### Passage shown
——————————

Cubicle Land Theory: The Employee Mindset Timeline

Every business major ever has seen this scheme before. It's your ECON 101 worst nightmare come to fruition, thanks to the law of diminishing returns. Consider,

...basically. MP traditionally stands for Marginal Product. For Cubicle Land Theory's sake, MP now stands for "marginal point of view". Noted by three phases of output/labor. The timeline itself is trivial, merely representative of the x-factor: checkpoints in your time of employment.

Phase 1 [blue hash]: Something old (or outdated, probably the computer in your cubicle), something new (your job). Something borrowed (time), something blue (the fact that you are so effing happy to be promised a regular paycheck!). You are the rookie with a hunger to prove yourself. These are usually college grads, young twenty-somethings looking for their big break. Maybe it's a thiry-year-old dead beat liar in army boots. Extend! Overachieve! This is great feeling. It's corporate bliss.

You just can't get enough of The Office and free supplies...you stay late, jam out to "Eye of the Tiger" during your daily commute, and you are practically running from the parking garage every morning just chomping at the bit for another go at the day. Ughhhh. This honeymoon phase hurts soooooo good.

——————————

### Dataset

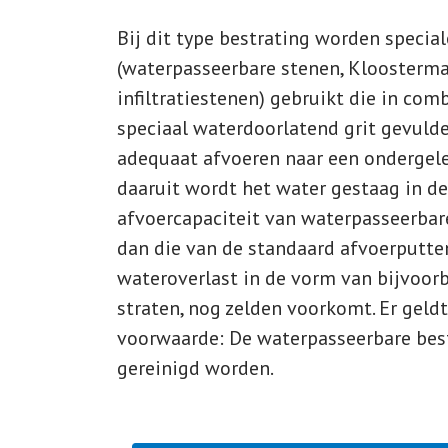
Bij dit type bestrating worden special
(waterpasseerbare stenen, Kloosterm
infiltratiestenen) gebruikt die in com
speciaal waterdoorlatend grit gevuld
adequaat afvoeren naar een ondergel
daaruit wordt het water gestaag in 
afvoercapaciteit van waterpasseerbare
dan die van de standaard afvoerputte
wateroverlast in de vorm van bijvoor
straten, nog zelden voorkomt. Er geld
voorwaarde: De waterpasseerbare best
gereinigd worden.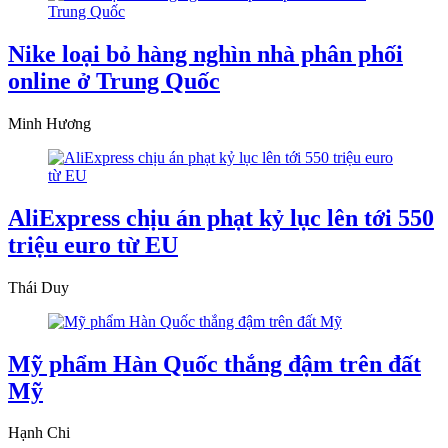
Nike loại bỏ hàng nghìn nhà phân phối
online ở Trung Quốc
Minh Hương
AliExpress chịu án phạt kỷ lục lên tới 550
triệu euro từ EU
Thái Duy
Mỹ phẩm Hàn Quốc thắng đậm trên đất
Mỹ
Hạnh Chi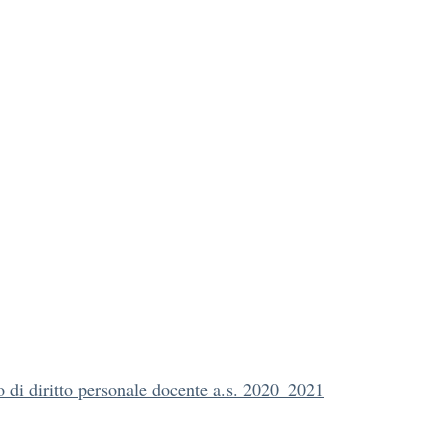
 di diritto personale docente a.s. 2020_2021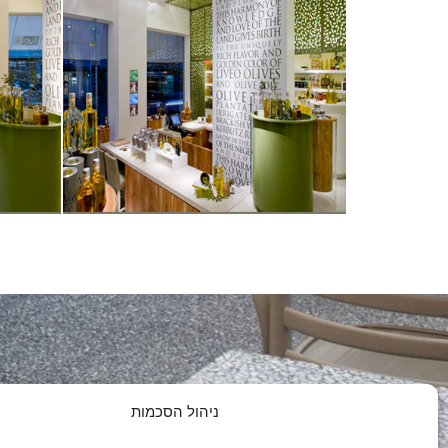
פרטי התקשרו
ניהול הסכמות
כתובת: א.ת כנות ה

——————————

### Actions to take
• 1. Echo the Cubicle Land Theory piece from "You just can't" up to and including "hurts soooooo good.".
• 2. Answer these questions using the Cubicle Land Theory piece.
(a) What does MP traditionally stand for?
(b) In Phase 1, what is the "something borrowed"?
(c) What song does the rookie jam out to during the daily commute?

### Results of the exercise
• 1.
You just can't get enough of The Office and free supplies...you stay late, jam out to "Eye of the Tiger" during your daily commute, and you are practically running from the parking garage every morning just chomping at the bit for another go at the day. Ughhhh. This honeymoon phase hurts soooooo good.

• 2.
(a) Marginal Product
(b) Time
(c) "Eye of the Tiger"